## [Document]
# Wheel loaders with 7500+ hours/ 12000+hours



## CK82 (Sep 17, 2005)

Hey Guys,

Curious your thoughts on wheel loaders with around 7500 hrs.? 12000hrs.?

Don't do it? What to watch out for?


----------



## BossPlow2010 (Sep 29, 2010)

CK82 said:


> Hey Guys,
> 
> Curious your thoughts on wheel loaders with around 7500 hrs.? 12000hrs.?
> 
> Don't do it? What to watch out for?


There was a post on here, maybe by @Mark Oomkes or
@cretebaby or someone, but it was something along the lines of the bigger the machine, the higher the hours that would be acceptable.


----------



## Kvston (Nov 30, 2019)

Service records and a diesel tech inspection. Big outfit I chat with purchases former municipal machines only with full records and after a tech inspection. Not a guarantee, but served them fairly well over the years. Most of their purchases are Deere and usually have 6-9k hours


----------



## Mark Oomkes (Dec 10, 2000)

It depends....budget, what you can find and condition of the moochine.


----------



## Mark Oomkes (Dec 10, 2000)

First one I bought had 8,000+ hours and didn't need anything before putting it to work. (salt loader)

Second one had 3,000+ hours on it, needed tyres and that was about it. It's pushing an 18' box.

Tird was late summer/early fall and I was having a hard time finding the size I wanted with a tird valve. Found one in Wizzconsin that looked pretty decent, started off as a muni and then to a landscraper. Didn't have time to go look at it but did a bit of research. It had over 13,000 hours but I got it for a decent price and put about $15k into it, most of which I knew before I bought it, some was found after inspection after I took delivery--lift and tilt cylinders needed rebuilding, front brakes, slip yoke. More than I wanted to spend but it shifted great, doesn't smoke much on startup. Ended up replacing the speed control module after we started plowing with it and it wasn't shifting properly. Also put new tyres on it in February...the others were OK, but not great and snow tyres make a massive difference. I spent about as much on this one as the first one to put into service, which I was OK with.

Fort one was purchased this spring, needs a couple hoses replaced, tyres are a year old unfortunately, and it also needed a speed control module/sensor/whatever. Couple tyres had slow leaks. Again, very little smoke on startup, transmission shifts great (now). It also has a little over 13,000 hours on it. This one was a muni loader and was supposed to go to a dealer in Kneebraska but I snagged it first and save some trucking fees. Spent about the same as #1 and #3.

## [Tasks to perform]
• A. Return the stretch of the wheel loader thread from "## BossPlow2010 (Sep" through "would be acceptable.".
• B. Answer these questions from the wheel loader thread:
(i) Which make are most of the big outfit's purchases that Kvston mentions?
(ii) How many hours did the second loader Mark Oomkes bought have on it?
(iii) What part on the third loader was replaced after plowing with it began?

## [Entries]
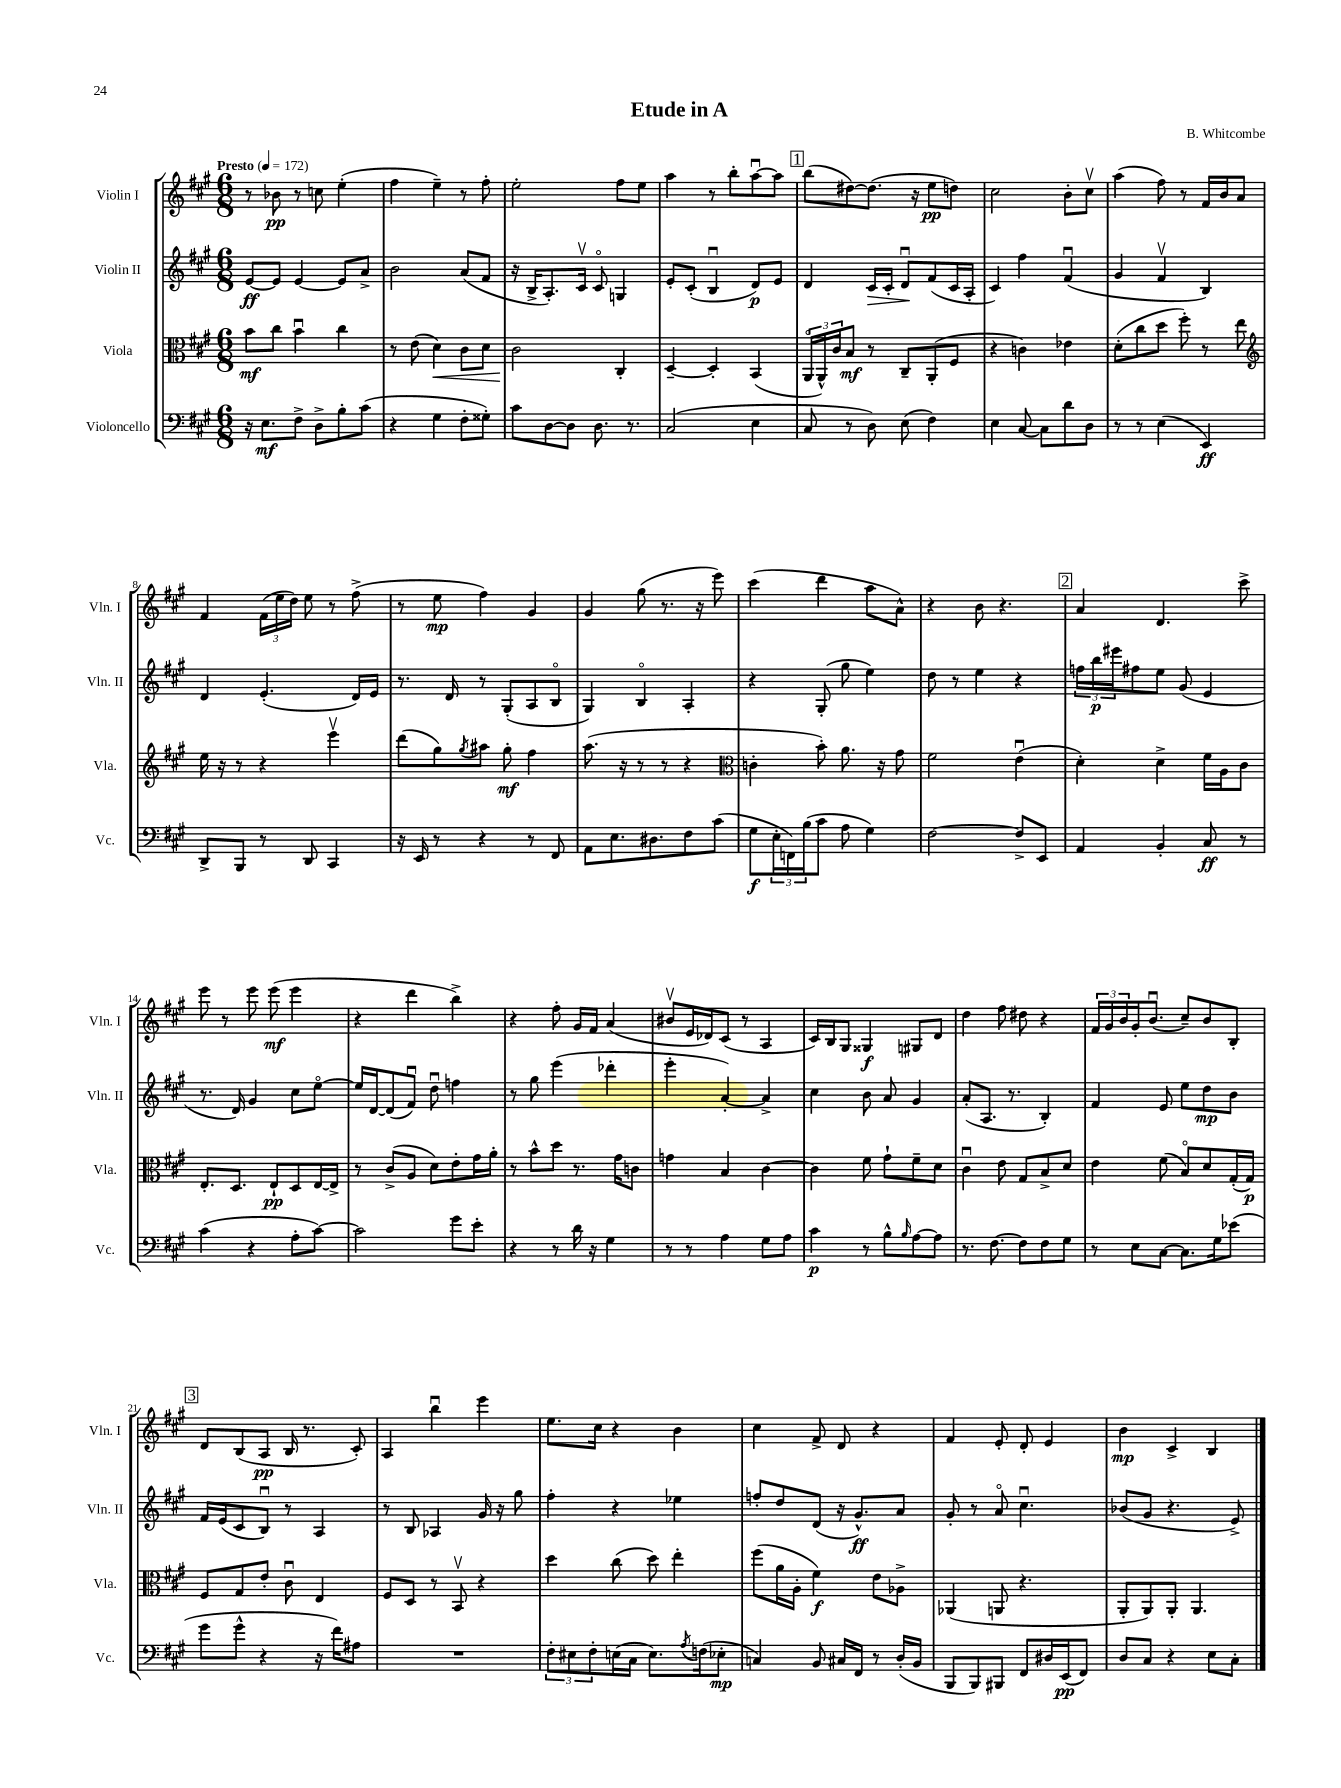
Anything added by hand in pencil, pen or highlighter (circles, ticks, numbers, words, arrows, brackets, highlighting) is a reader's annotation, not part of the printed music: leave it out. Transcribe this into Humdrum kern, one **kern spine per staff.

**kern	**dynam	**kern	**dynam	**kern	**dynam	**kern	**dynam
*part4	*part4	*part3	*part3	*part2	*part2	*part1	*part1
*staff4	*staff4	*staff3	*staff3	*staff2	*staff2	*staff1	*staff1
*I"Violoncello	*	*I"Viola	*	*I"Violin II	*	*I"Violin I	*
*I'Vc.	*	*I'Vla.	*	*I'Vln. II	*	*I'Vln. I	*
*clefF4	*	*clefC3	*	*clefG2	*	*clefG2	*
*k[f#c#g#]	*	*k[f#c#g#]	*	*k[f#c#g#]	*	*k[f#c#g#]	*
*M6/8	*	*M6/8	*	*M6/8	*	*M6/8	*
*MM172	*	*MM172	*	*MM172	*	*MM172	*
=1	=1	=1	=1	=1	=1	=1	=1
!	!	!	!	!	!	!LO:TX:a:B:t=Presto	!
16r	.	8b\L	mf	[8e/L	ff	8r	.
8.E\L	mf	.	.	.	.	.	.
.	.	8cc#\J	.	8e/J]	.	8b-X\	pp
8F#^\J	.	4bu\	.	[4e/	.	8r	.
8D^\L	.	.	.	.	.	8ccn\	.
8B'\	.	4cc#\	.	8e/L]	.	(4ee'\	.
(8c#\J	.	.	.	8a^/J	.	.	.
=2	=2	=2	=2	=2	=2	=2	=2
4r	.	8r	.	2b\	.	4ff#\	.
.	.	(8e\	.	.	.	.	.
!	!	!	!LO:HP:b	!	!	!	!
4G#\	.	4d\)	<	.	.	4ee~\)	.
8F#'\L	.	8c#\L	.	(8a/L	.	8r	.
8G##X'\J)	.	8d\J	.	8f#/J	.	8ff#'\	.
=3	=3	=3	=3	=3	=3	=3	=3
8c#\L	.	2c#\	.	16r	.	2ee'\	.
.	.	.	.	16B^/KL	.	.	.
[8D\	.	.	.	8.A'/)	.	.	.
8D\J]	.	.	.	.	.	.	.
.	.	.	.	16c#v/Jk	.	.	.
8.D\	.	.	.	8c#/	.	.	.
.	.	4C#'/	[	4Gn/	.	8ff#\L	.
8.r	.	.	.	.	.	.	.
.	.	.	.	.	.	8ee\J	.
=4	=4	=4	=4	=4	=4	=4	=4
(2C#/	.	[4D~/	.	8e'/L	.	4aa\	.
.	.	.	.	(8c#'/J	.	.	.
.	.	4D'/]	.	4Bu/	.	8r	.
.	.	.	.	.	.	8bb'\L	.
4E\	.	(4BB/	.	8d/L)	p	[8aau\	.
.	.	.	.	8e/J	.	8aa\J]	.
!!LO:REH:place=s1:t=1
=5	=5	=5	=5	=5	=5	=5	=5
8C#/	.	24AA/LL	.	4d/	.	(8bb\L	.
.	.	24AA^^/)	.	.	.	.	.
.	.	24c#/J	.	.	.	.	.
8r	.	8B/J	mf	.	.	[8dd#X\)	.
!	!	!	!	!	!LO:HP:b	!	!
8D\)	.	8r	.	16c#/LL	>	(8.dd#\J]	.
.	.	.	.	16c#'/JJ	.	.	.
(8E\	.	8C#~/L	.	8du/L	.	.	.
.	.	.	.	.	.	16r	.
4F#\)	.	(8AA'/	.	(8f#/	]	8ee\L	pp
.	.	8F#/J	.	16c#/L	.	8ddn\J)	.
.	.	.	.	16A'/JJ	.	.	.
=6	=6	=6	=6	=6	=6	=6	=6
4E\	.	4r	.	4c#/)	.	2cc#\	.
[8C#/	.	4cn\)	.	4ff#\	.	.	.
8C#\L]	.	.	.	.	.	.	.
8d\	.	4e-X\	.	(4f#u/	.	8b'\L	.
8D\J	.	.	.	.	.	8cc#v\J	.
=7	=7	=7	=7	=7	=7	=7	=7
8r	.	(8d'\L	.	4g#/	.	(4aa\	.
8r	.	8cc#\	.	.	.	.	.
(4E\	.	8dd\J	.	4f#v/	.	8ff#\)	.
.	.	8ff#'\)	.	.	.	8r	.
4EE/)	ff	8r	.	4B/)	.	16f#/LL	.
.	.	.	.	.	.	16b/J	.
.	.	8ee\	.	.	.	8a/J	.
!!LO:LB:g=z
=8	=8	=8	=8	=8	=8	=8	=8
*	*	*clefG2	*	*	*	*	*
8DD^/L	.	16ee\	.	4d/	.	4f#/	.
.	.	16r	.	.	.	.	.
8BBB/J	.	8r	.	.	.	.	.
8r	.	4r	.	(4.e'/	.	(24f#\LL	.
.	.	.	.	.	.	24ee\	.
.	.	.	.	.	.	24dd\JJ)	.
8DD/	.	.	.	.	.	8ee\	.
4CC#/	.	4eeev\	.	.	.	8r	.
.	.	.	.	16d/LL)	.	(8ff#^\	.
.	.	.	.	16e/JJ	.	.	.
=9	=9	=9	=9	=9	=9	=9	=9
16r	.	(8ddd\L	.	8.r	.	8r	.
16EE/	.	.	.	.	.	.	.
8r	.	8gg#\)	.	.	.	8ee\	mp
.	.	.	.	16d/	.	.	.
.	.	8qgg#/	.	.	.	.	.
4r	.	8aa#X\J	.	8r	.	4ff#\)	.
.	.	8gg#'\	mf	(8G#'/L	.	.	.
8r	.	4ff#\	.	8A/	.	4g#/	.
8FF#/	.	.	.	8B/J	.	.	.
=10	=10	=10	=10	=10	=10	=10	=10
8AA\L	.	(8.aa\	.	4G#/)	.	4g#/	.
8.E\	.	.	.	.	.	.	.
.	.	16r	.	.	.	.	.
.	.	8r	.	4B/	.	(8gg#\	.
8.D#X\	.	.	.	.	.	.	.
.	.	8r	.	.	.	8.r	.
8F#\	.	4r	.	4A'/	.	.	.
.	.	.	.	.	.	16r	.
(8c#\J	.	.	.	.	.	8eee\)	.
=11	=11	=11	=11	=11	=11	=11	=11
*	*	*clefC3	*	*	*	*	*
8G#\L	f	4cn'\	.	4r	.	(4ccc#\	.
24E'\L	.	.	.	.	.	.	.
24FFn\)	.	.	.	.	.	.	.
(24B\J	.	.	.	.	.	.	.
8c#\J	.	8b'\)	.	(8G#'/	.	4ddd\	.
8A\	.	8.a\	.	8gg#\	.	.	.
4G#\)	.	.	.	4ee\)	.	8aa\L	.
.	.	16r	.	.	.	.	.
.	.	8g#\	.	.	.	8a^^\J)	.
=12	=12	=12	=12	=12	=12	=12	=12
[2F#\	.	2f#\	.	8dd\	.	4r	.
.	.	.	.	8r	.	.	.
.	.	.	.	4ee\	.	8b\	.
.	.	.	.	.	.	4.r	.
8F#^/L]	.	(4eu\	.	4r	.	.	.
8EE/J	.	.	.	.	.	.	.
!!LO:REH:place=s1:t=2
=13	=13	=13	=13	=13	=13	=13	=13
4AA/	.	4d'\)	.	24ffn\LL	.	4a/	.
.	.	.	.	24bb\	p	.	.
.	.	.	.	24eee#X\J	.	.	.
.	.	.	.	8ff#X\	.	.	.
4BB'/	.	4d^\	.	8ee\J	.	4.d/	.
.	.	.	.	(8g#/	.	.	.
8C#/	ff	16f#\LL	.	4e/	.	.	.
.	.	16A\J	.	.	.	.	.
8r	.	8c#\J	.	.	.	8ccc#^\	.
!!LO:LB:g=z
=14	=14	=14	=14	=14	=14	=14	=14
(4c#\	.	8.E'/L	.	8.r	.	8eee\	.
.	.	.	.	.	.	8r	.
.	.	8.D/J	.	16d/)	.	.	.
4r	.	.	.	4g#/	.	8eee\	.
.	.	8E`/L	pp	.	.	(8eee\	mf
8A'\L	.	8D/	.	8cc#\L	.	4eee\	.
[8c#\J)	.	[16E/L	.	[8ee\J	.	.	.
.	.	16E^/JJ]	.	.	.	.	.
=15	=15	=15	=15	=15	=15	=15	=15
2c#\]	.	8r	.	16ee/LL]	.	4r	.
.	.	.	.	[16d/J	.	.	.
.	.	(8c#^/L	.	(8d/]	.	.	.
.	.	8A/J	.	8f#u/J)	.	4ddd\	.
.	.	8d\L)	.	8ddu\	.	.	.
8g#\L	.	8e'\	.	4ffn\	.	4bb^\)	.
8e'\J	.	16g#\L	.	.	.	.	.
.	.	16a'\JJ	.	.	.	.	.
=16	=16	=16	=16	=16	=16	=16	=16
4r	.	8r	.	8r	.	4r	.
.	.	8b^^\L	.	8gg#\	.	.	.
8r	.	8dd\J	.	(4eee\	.	8ff#'\	.
16d\	.	8.r	.	.	.	16g#/LL	.
16r	.	.	.	.	.	16f#/JJ	.
4G#\	.	.	.	4ddd-X'\	.	(4a/	.
.	.	16g#\KL	.	.	.	.	.
.	.	8cn\J	.	.	.	.	.
=17	=17	=17	=17	=17	=17	=17	=17
8r	.	4gn\	.	4eee'\	.	8b#Xv/L	.
8r	.	.	.	.	.	16e/L	.
.	.	.	.	.	.	16d-X/J)	.
4A\	.	4B/	.	[4a'/)	.	(8c#/J	.
.	.	.	.	.	.	8r	.
8G#\L	.	[4c#\	.	4a^/]	.	4A/	.
8A\J	.	.	.	.	.	.	.
=18	=18	=18	=18	=18	=18	=18	=18
4c#\	p	4c#\]	.	4cc#\	.	16c#/LL)	.
.	.	.	.	.	.	16B/J	.
.	.	.	.	.	.	8G#/J	.
8r	.	8f#\	.	8b\	.	4G##X/	f
8B^^\L	.	8g#`\L	.	8a/	.	.	.
16qqB/	.	.	.	.	.	.	.
[8A\	.	8f#~\	.	4g#/	.	8G#X/L	.
8A\J]	.	8d\J	.	.	.	8d/J	.
=19	=19	=19	=19	=19	=19	=19	=19
8.r	.	4c#u\	.	(8a'/L	.	4dd\	.
.	.	.	.	8.A/J	.	.	.
[8.F#\	.	.	.	.	.	.	.
.	.	8e\	.	.	.	8ff#\	.
.	.	.	.	8.r	.	.	.
8F#\L]	.	8G#/L	.	.	.	8dd#X\	.
8F#\	.	8B^/	.	4B'/)	.	4r	.
8G#\J	.	8d/J	.	.	.	.	.
=20	=20	=20	=20	=20	=20	=20	=20
8r	.	4e\	.	4f#/	.	24f#/LL	.
.	.	.	.	.	.	24g#/	.
.	.	.	.	.	.	24b/	.
8E\L	.	.	.	.	.	16g#'/J	.
.	.	.	.	.	.	(8.bu/J	.
[8C#\J	.	(8f#\	.	8e/	.	.	.
8.C#\L]	.	8B/L)	.	8ee\L	.	8cc#~/L)	.
.	.	8d/	.	8dd\	mp	8b/	.
16G#\k	.	.	.	.	.	.	.
(8e-X\J	.	(16G#'/L	.	8b\J	.	8B'/J	.
.	.	16G#/JJ)	p	.	.	.	.
!!LO:LB:g=z
!!LO:REH:place=s1:t=3
=21	=21	=21	=21	=21	=21	=21	=21
8g#\L	.	8F#/L	.	16f#/LL	.	8d/L	.
.	.	.	.	(16e/J	.	.	.
8g#^^\J	.	8G#/	.	8c#/	.	(8B/	.
4r	.	8e'/J	.	8Bu/J)	.	8A/J	pp
.	.	8c#u\	.	8r	.	16B/	.
.	.	.	.	.	.	8.r	.
16r	.	4E/	.	4A/	.	.	.
16f#\KL)	.	.	.	.	.	.	.
8A#X\J	.	.	.	.	.	8c#'/)	.
=22	=22	=22	=22	=22	=22	=22	=22
2.r	.	8F#/L	.	8r	.	4A/	.
.	.	8D/J	.	8B/	.	.	.
.	.	8r	.	4A-X/	.	4bbu\	.
.	.	8BBv/	.	.	.	.	.
.	.	4r	.	16g#/	.	4eee\	.
.	.	.	.	16r	.	.	.
.	.	.	.	8gg#\	.	.	.
=23	=23	=23	=23	=23	=23	=23	=23
12F#'\L	.	4dd\	.	4ff#'\	.	8.ee\L	.
12E#X\	.	.	.	.	.	.	.
12F#'\	.	.	.	.	.	.	.
.	.	.	.	.	.	16cc#\Jk	.
(16En\L	.	(8cc#\	.	4r	.	4r	.
16C#\JJ	.	.	.	.	.	.	.
8.E\L)	.	8dd\)	.	.	.	.	.
.	.	4ee'\	.	4ee-X\	.	4b\	.
8qA/	.	.	.	.	.	.	.
(16Fn\k	.	.	.	.	.	.	.
8E-X'\J	mp	.	.	.	.	.	.
=24	=24	=24	=24	=24	=24	=24	=24
4Cn/)	.	(8ff#\L	.	8ffn'/L	.	4cc#\	.
.	.	16a\L	.	8dd/	.	.	.
.	.	16A'\JJ	.	.	.	.	.
8BB/	.	4f#\)	f	(8d/J	.	8f#^/	.
16C#X/LL	.	.	.	16r	.	8d/	.
16FF#/JJ	.	.	.	8.g#^^/L)	ff	.	.
8r	.	8e\L	.	.	.	4r	.
(16D'/LL	.	8A-X^\J	.	8a/J	.	.	.
16BB/JJ	.	.	.	.	.	.	.
=25	=25	=25	=25	=25	=25	=25	=25
8BBB/L	.	(4AA-X/	.	8g#'/	.	4f#/	.
8BBB/)	.	.	.	8r	.	.	.
8BBB#X/J	.	8AAn/	.	8a/	.	8e'/	.
8FF#/L	.	4.r	.	4.cc#u\	.	8d'/	.
16D#X/L	.	.	.	.	.	4e/	.
(16EE/J	pp	.	.	.	.	.	.
8FF#/J)	.	.	.	.	.	.	.
=26	=26	=26	=26	=26	=26	=26	=26
8D/L	.	8AA'/L	.	(8b-X/L	.	4b\	mp
8C#/J	.	8AA/)	.	8g#/J	.	.	.
4r	.	8AA'/J	.	4.r	.	4c#^/	.
.	.	4.AA/	.	.	.	.	.
8E\L	.	.	.	.	.	4B/	.
8C#'\J	.	.	.	8e^/)	.	.	.
==	==	==	==	==	==	==	==
*-	*-	*-	*-	*-	*-	*-	*-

## [Solutions to the problems]
• A.
## BossPlow2010 (Sep 29, 2010)

CK82 said:


> Hey Guys,
> 
> Curious your thoughts on wheel loaders with around 7500 hrs.? 12000hrs.?
> 
> Don't do it? What to watch out for?


There was a post on here, maybe by @Mark Oomkes or
@cretebaby or someone, but it was something along the lines of the bigger the machine, the higher the hours that would be acceptable.

• B.
(i) Deere
(ii) 3,000+ hours
(iii) The speed control module